(Saved entries)
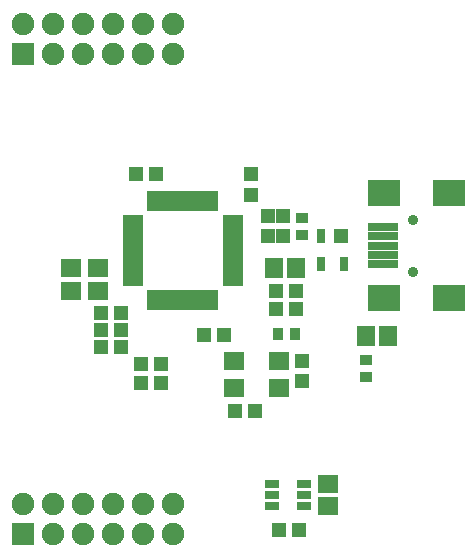
<source format=gbr>
G04 DipTrace 2.4.0.2*
%INbftdi_TopMask.gbr*%
%MOIN*%
%ADD38C,0.0354*%
%ADD42R,0.0709X0.063*%
%ADD43C,0.0748*%
%ADD45R,0.0748X0.0748*%
%ADD47R,0.1063X0.0866*%
%ADD49R,0.0984X0.0276*%
%ADD51R,0.0512X0.0315*%
%ADD53R,0.0197X0.0709*%
%ADD55R,0.0709X0.0197*%
%ADD57R,0.0374X0.0433*%
%ADD59R,0.0433X0.0374*%
%ADD61R,0.0315X0.0472*%
%ADD63R,0.0472X0.0472*%
%ADD65R,0.0669X0.0591*%
%ADD67R,0.0472X0.0512*%
%ADD69R,0.0512X0.0472*%
%ADD71R,0.0591X0.0669*%
%FSLAX44Y44*%
G04*
G70*
G90*
G75*
G01*
%LNTopMask*%
%LPD*%
D71*
X17126Y11563D3*
X16378D3*
D69*
X12688Y9062D3*
X12018D3*
D67*
X14250Y10062D3*
Y10731D3*
D65*
X7437Y13063D3*
Y13811D3*
D69*
X7562Y11750D3*
X8231D3*
X7562Y12313D3*
X8231D3*
D67*
X13625Y15562D3*
Y14893D3*
X13125Y15563D3*
Y14894D3*
D69*
X14062Y13062D3*
X13393D3*
X14062Y12437D3*
X13393D3*
X8875Y10625D3*
X9544D3*
X8875Y10000D3*
X9544D3*
D67*
X12562Y16937D3*
Y16268D3*
D69*
X9375Y16938D3*
X8705D3*
X7562Y11188D3*
X8231D3*
X11647Y11585D3*
X10978D3*
X14156Y5092D3*
X13487D3*
D63*
X15562Y14875D3*
D61*
X14893D3*
Y13969D3*
X15641D3*
D59*
X16375Y10750D3*
Y10199D3*
X14250Y15481D3*
Y14930D3*
D57*
X14009Y11625D3*
X13457D3*
D55*
X11937Y13312D3*
Y13509D3*
Y13706D3*
Y13903D3*
Y14099D3*
Y14296D3*
Y14493D3*
Y14690D3*
Y14887D3*
Y15084D3*
Y15281D3*
Y15477D3*
D53*
X11366Y16048D3*
X11169D3*
X10972D3*
X10776D3*
X10579D3*
X10382D3*
X10185D3*
X9988D3*
X9791D3*
X9594D3*
X9398D3*
X9201D3*
D55*
X8630Y15477D3*
Y15281D3*
Y15084D3*
Y14887D3*
Y14690D3*
Y14493D3*
Y14296D3*
Y14099D3*
Y13903D3*
Y13706D3*
Y13509D3*
Y13312D3*
D53*
X9201Y12741D3*
X9398D3*
X9594D3*
X9791D3*
X9988D3*
X10185D3*
X10382D3*
X10579D3*
X10776D3*
X10972D3*
X11169D3*
X11366D3*
D51*
X14312Y5875D3*
Y6249D3*
Y6623D3*
X13249D3*
Y6249D3*
Y5875D3*
D49*
X16937Y13937D3*
Y14252D3*
Y14567D3*
Y14882D3*
Y15197D3*
D47*
X16976Y12815D3*
Y16319D3*
X19142Y12815D3*
Y16319D3*
D38*
X17961Y13701D3*
Y15433D3*
D71*
X14062Y13812D3*
X13314D3*
D65*
X6562Y13813D3*
Y13065D3*
X15125Y6625D3*
Y5877D3*
D45*
X4937Y20937D3*
D43*
Y21937D3*
X5937Y20937D3*
Y21937D3*
X6937Y20937D3*
Y21937D3*
X7937Y20937D3*
Y21937D3*
X8937Y20937D3*
Y21937D3*
X9937Y20937D3*
Y21937D3*
D45*
X4937Y4937D3*
D43*
Y5937D3*
X5937Y4937D3*
Y5937D3*
X6937Y4937D3*
Y5937D3*
X7937Y4937D3*
Y5937D3*
X8937Y4937D3*
Y5937D3*
X9937Y4937D3*
Y5937D3*
D42*
X12000Y9812D3*
X13496D3*
Y10718D3*
X12000D3*
M02*

</source>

--- WHAT IS REQUIRED ---
Each line of the data above must be repeated exactly, images excluded.

--- YOUR SOLUTION ---
<source format=gbr>
G04 DipTrace 2.4.0.2*
%INbftdi_TopMask.gbr*%
%MOIN*%
%ADD38C,0.0354*%
%ADD42R,0.0709X0.063*%
%ADD43C,0.0748*%
%ADD45R,0.0748X0.0748*%
%ADD47R,0.1063X0.0866*%
%ADD49R,0.0984X0.0276*%
%ADD51R,0.0512X0.0315*%
%ADD53R,0.0197X0.0709*%
%ADD55R,0.0709X0.0197*%
%ADD57R,0.0374X0.0433*%
%ADD59R,0.0433X0.0374*%
%ADD61R,0.0315X0.0472*%
%ADD63R,0.0472X0.0472*%
%ADD65R,0.0669X0.0591*%
%ADD67R,0.0472X0.0512*%
%ADD69R,0.0512X0.0472*%
%ADD71R,0.0591X0.0669*%
%FSLAX44Y44*%
G04*
G70*
G90*
G75*
G01*
%LNTopMask*%
%LPD*%
D71*
X17126Y11563D3*
X16378D3*
D69*
X12688Y9062D3*
X12018D3*
D67*
X14250Y10062D3*
Y10731D3*
D65*
X7437Y13063D3*
Y13811D3*
D69*
X7562Y11750D3*
X8231D3*
X7562Y12313D3*
X8231D3*
D67*
X13625Y15562D3*
Y14893D3*
X13125Y15563D3*
Y14894D3*
D69*
X14062Y13062D3*
X13393D3*
X14062Y12437D3*
X13393D3*
X8875Y10625D3*
X9544D3*
X8875Y10000D3*
X9544D3*
D67*
X12562Y16937D3*
Y16268D3*
D69*
X9375Y16938D3*
X8705D3*
X7562Y11188D3*
X8231D3*
X11647Y11585D3*
X10978D3*
X14156Y5092D3*
X13487D3*
D63*
X15562Y14875D3*
D61*
X14893D3*
Y13969D3*
X15641D3*
D59*
X16375Y10750D3*
Y10199D3*
X14250Y15481D3*
Y14930D3*
D57*
X14009Y11625D3*
X13457D3*
D55*
X11937Y13312D3*
Y13509D3*
Y13706D3*
Y13903D3*
Y14099D3*
Y14296D3*
Y14493D3*
Y14690D3*
Y14887D3*
Y15084D3*
Y15281D3*
Y15477D3*
D53*
X11366Y16048D3*
X11169D3*
X10972D3*
X10776D3*
X10579D3*
X10382D3*
X10185D3*
X9988D3*
X9791D3*
X9594D3*
X9398D3*
X9201D3*
D55*
X8630Y15477D3*
Y15281D3*
Y15084D3*
Y14887D3*
Y14690D3*
Y14493D3*
Y14296D3*
Y14099D3*
Y13903D3*
Y13706D3*
Y13509D3*
Y13312D3*
D53*
X9201Y12741D3*
X9398D3*
X9594D3*
X9791D3*
X9988D3*
X10185D3*
X10382D3*
X10579D3*
X10776D3*
X10972D3*
X11169D3*
X11366D3*
D51*
X14312Y5875D3*
Y6249D3*
Y6623D3*
X13249D3*
Y6249D3*
Y5875D3*
D49*
X16937Y13937D3*
Y14252D3*
Y14567D3*
Y14882D3*
Y15197D3*
D47*
X16976Y12815D3*
Y16319D3*
X19142Y12815D3*
Y16319D3*
D38*
X17961Y13701D3*
Y15433D3*
D71*
X14062Y13812D3*
X13314D3*
D65*
X6562Y13813D3*
Y13065D3*
X15125Y6625D3*
Y5877D3*
D45*
X4937Y20937D3*
D43*
Y21937D3*
X5937Y20937D3*
Y21937D3*
X6937Y20937D3*
Y21937D3*
X7937Y20937D3*
Y21937D3*
X8937Y20937D3*
Y21937D3*
X9937Y20937D3*
Y21937D3*
D45*
X4937Y4937D3*
D43*
Y5937D3*
X5937Y4937D3*
Y5937D3*
X6937Y4937D3*
Y5937D3*
X7937Y4937D3*
Y5937D3*
X8937Y4937D3*
Y5937D3*
X9937Y4937D3*
Y5937D3*
D42*
X12000Y9812D3*
X13496D3*
Y10718D3*
X12000D3*
M02*

</source>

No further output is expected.